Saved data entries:
━━━━

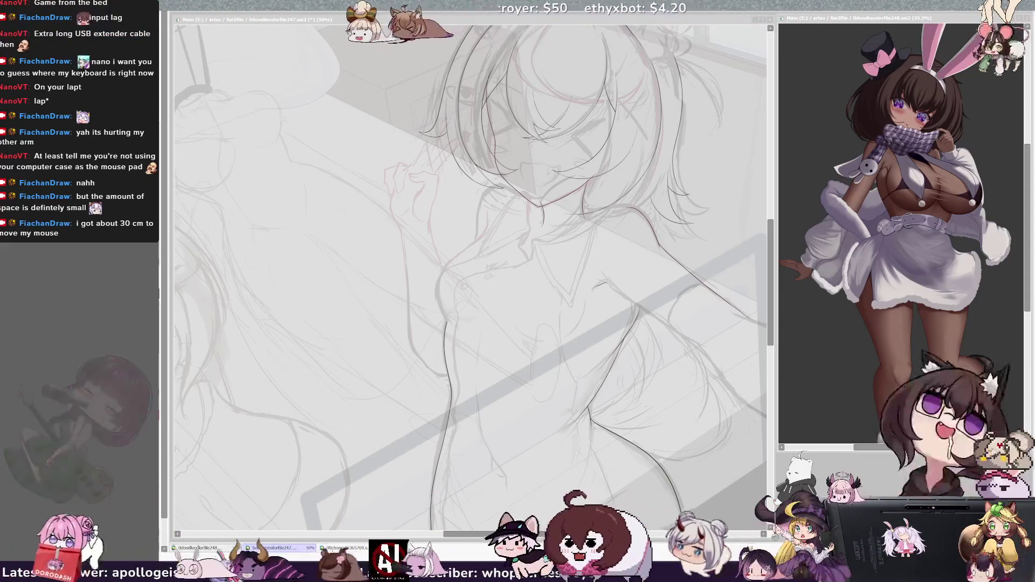
left_click(274, 18)
- At 100% zoom on a rotated view, ink the curved contour line near the neckline
key("Delete")
key("ctrl+plus")
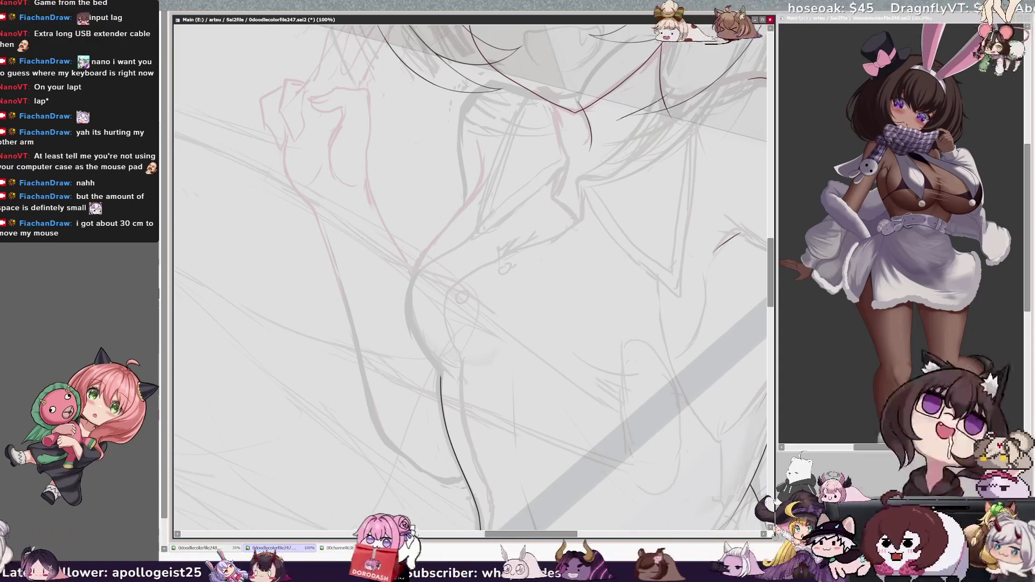
left_click_drag(579, 177, 676, 107)
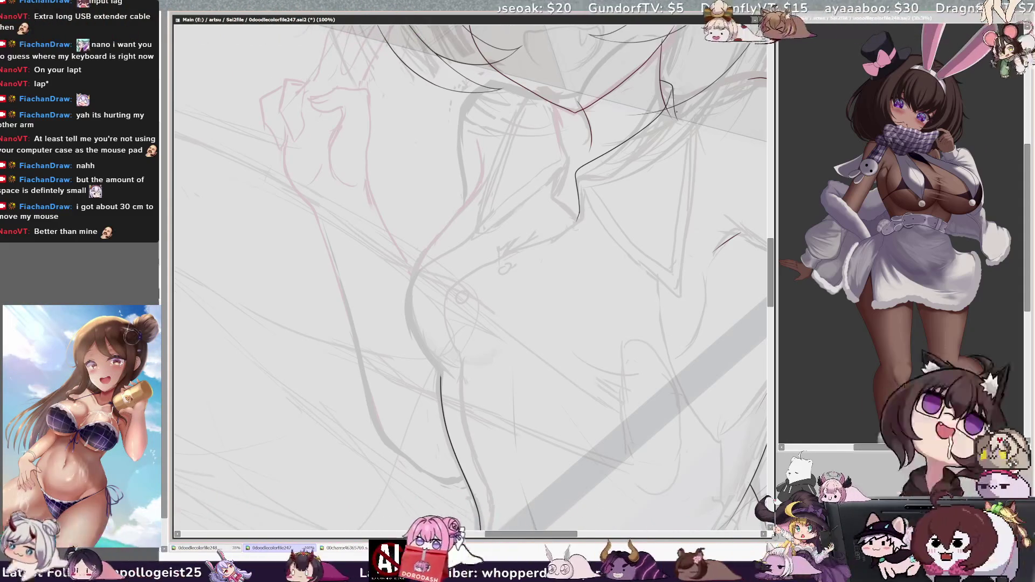
- Draw the V-shaped collar line, then zoom out to check the neckline
scroll(471, 258, "right", 5)
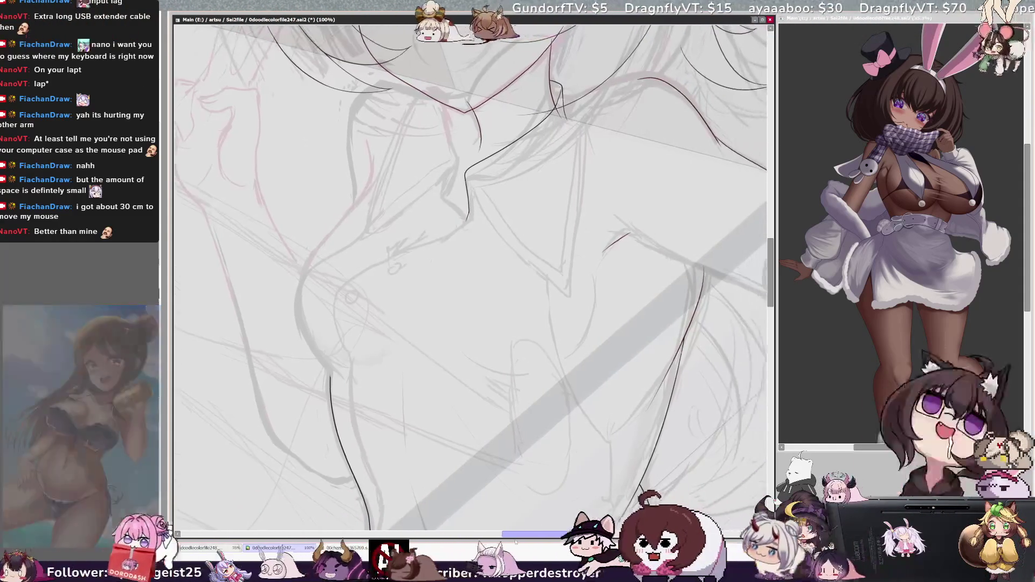
left_click_drag(469, 176, 573, 189)
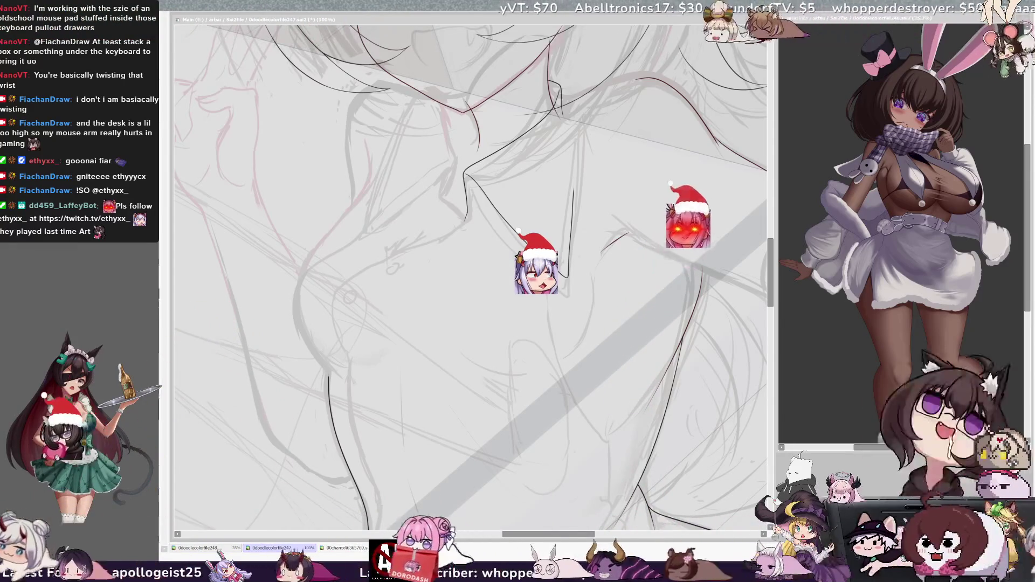
scroll(570, 237, "down", 5)
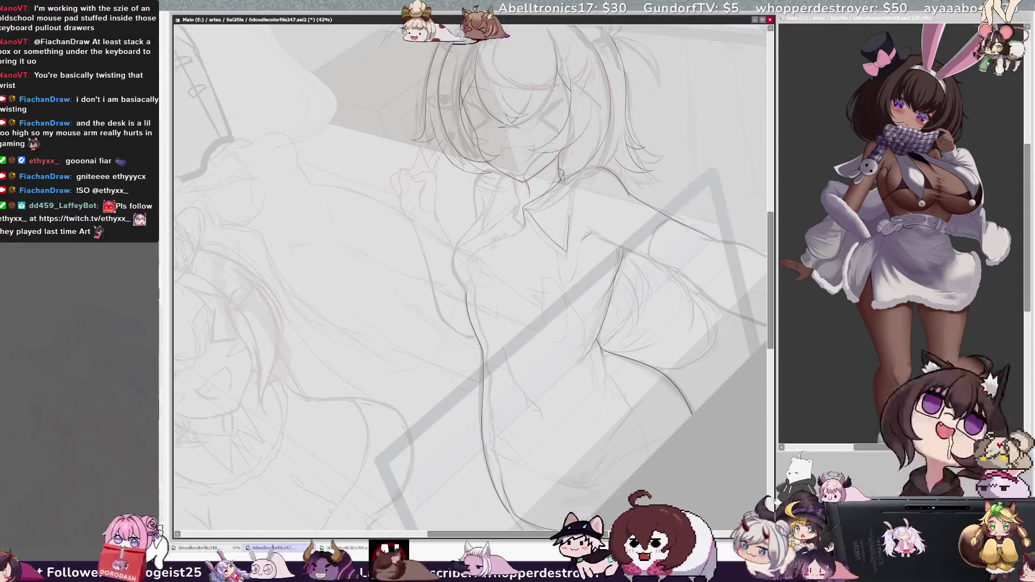
scroll(469, 275, "up", 2)
scroll(587, 259, "up", 3)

━━━━

■ **Work instructions**:
Lines from the one holding "- At 100% zoom" to the end of the data, both ends included, are to be given again exactly; no pictures belong in the copy.

■ **Solution to this task**:
- At 100% zoom on a rotated view, ink the curved contour line near the neckline
key("Delete")
key("ctrl+plus")
left_click_drag(579, 177, 676, 107)
- Draw the V-shaped collar line, then zoom out to check the neckline
scroll(471, 258, "right", 5)
left_click_drag(469, 176, 573, 189)
scroll(570, 237, "down", 5)
scroll(469, 275, "up", 2)
scroll(587, 259, "up", 3)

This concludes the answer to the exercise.